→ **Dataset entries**
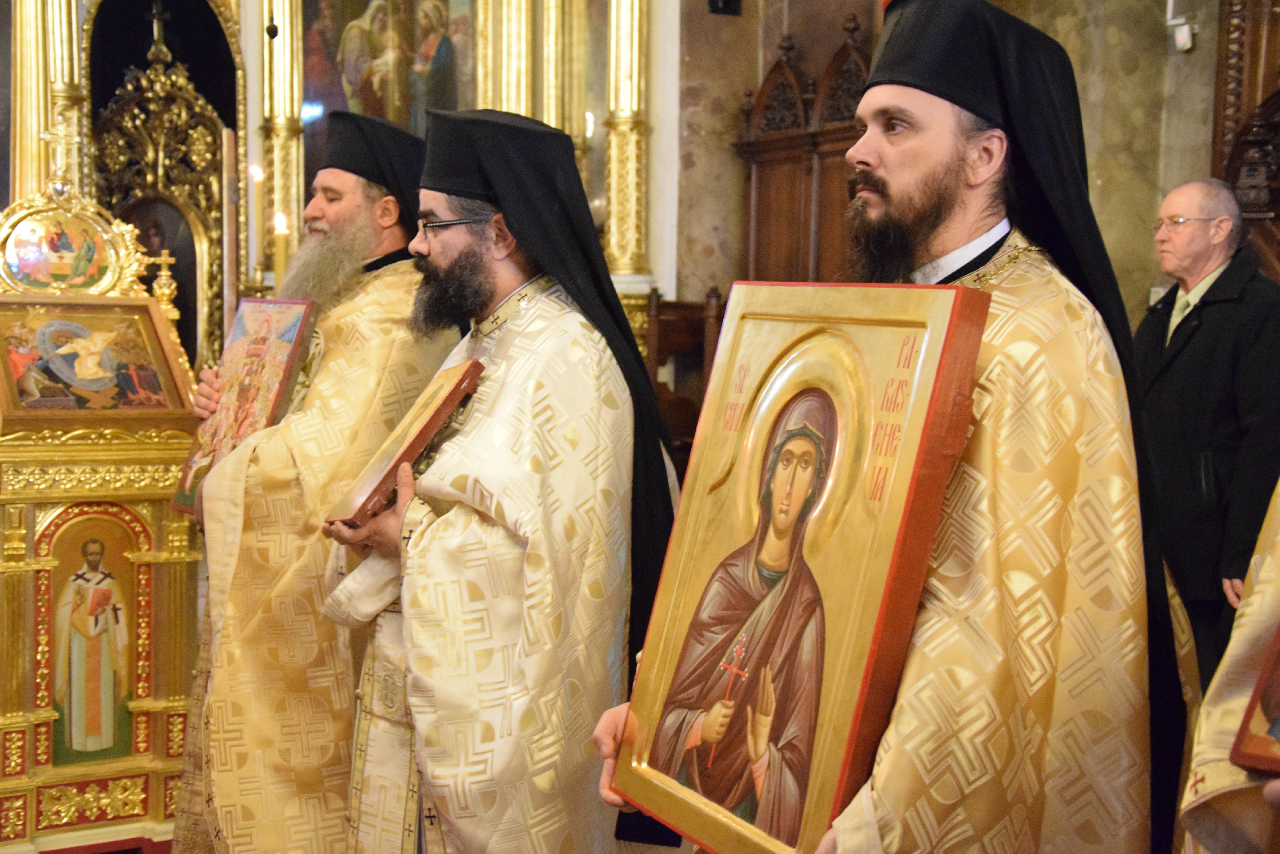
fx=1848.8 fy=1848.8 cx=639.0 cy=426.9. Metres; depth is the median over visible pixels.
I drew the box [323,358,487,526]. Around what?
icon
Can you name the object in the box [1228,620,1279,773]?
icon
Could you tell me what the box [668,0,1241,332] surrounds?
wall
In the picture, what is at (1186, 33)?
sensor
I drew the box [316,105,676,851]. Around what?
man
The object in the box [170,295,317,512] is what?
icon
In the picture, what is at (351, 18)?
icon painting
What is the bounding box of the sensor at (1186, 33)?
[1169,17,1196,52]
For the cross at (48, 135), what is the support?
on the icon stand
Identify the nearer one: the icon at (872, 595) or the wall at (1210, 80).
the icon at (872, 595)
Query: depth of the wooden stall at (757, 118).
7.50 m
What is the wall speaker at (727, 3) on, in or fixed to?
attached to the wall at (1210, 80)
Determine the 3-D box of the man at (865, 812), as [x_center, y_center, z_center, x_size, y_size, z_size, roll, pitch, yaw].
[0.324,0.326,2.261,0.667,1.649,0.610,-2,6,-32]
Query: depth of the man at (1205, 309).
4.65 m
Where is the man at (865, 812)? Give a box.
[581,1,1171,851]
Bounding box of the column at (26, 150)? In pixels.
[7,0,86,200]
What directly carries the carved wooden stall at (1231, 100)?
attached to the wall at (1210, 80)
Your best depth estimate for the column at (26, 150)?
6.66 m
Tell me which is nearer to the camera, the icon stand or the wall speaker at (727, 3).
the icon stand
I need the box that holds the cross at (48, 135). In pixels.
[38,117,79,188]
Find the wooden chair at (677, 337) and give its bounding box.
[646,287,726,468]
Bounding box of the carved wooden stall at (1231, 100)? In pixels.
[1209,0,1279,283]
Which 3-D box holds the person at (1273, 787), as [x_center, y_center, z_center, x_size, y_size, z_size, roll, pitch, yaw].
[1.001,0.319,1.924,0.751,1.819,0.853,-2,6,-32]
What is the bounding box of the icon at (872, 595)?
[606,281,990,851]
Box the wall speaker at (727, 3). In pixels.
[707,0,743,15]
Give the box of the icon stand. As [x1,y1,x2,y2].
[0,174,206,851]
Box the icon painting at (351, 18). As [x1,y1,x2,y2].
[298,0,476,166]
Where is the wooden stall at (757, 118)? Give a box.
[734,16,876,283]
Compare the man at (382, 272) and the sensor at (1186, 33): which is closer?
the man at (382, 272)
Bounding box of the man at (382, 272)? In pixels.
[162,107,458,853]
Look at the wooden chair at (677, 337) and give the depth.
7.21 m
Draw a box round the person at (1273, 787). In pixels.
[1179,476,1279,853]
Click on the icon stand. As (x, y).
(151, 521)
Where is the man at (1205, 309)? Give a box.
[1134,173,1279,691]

→ **Task prompt**
The line containing "Box the icon" and every line after it, through the last one above, should be written out word for word.

→ **Task output**
Box the icon painting at (351, 18). As [x1,y1,x2,y2].
[298,0,476,166]
Where is the wooden stall at (757, 118)? Give a box.
[734,16,876,283]
Compare the man at (382, 272) and the sensor at (1186, 33): which is closer?
the man at (382, 272)
Bounding box of the man at (382, 272)? In pixels.
[162,107,458,853]
Look at the wooden chair at (677, 337) and give the depth.
7.21 m
Draw a box round the person at (1273, 787). In pixels.
[1179,476,1279,853]
Click on the icon stand. As (x, y).
(151, 521)
Where is the man at (1205, 309)? Give a box.
[1134,173,1279,691]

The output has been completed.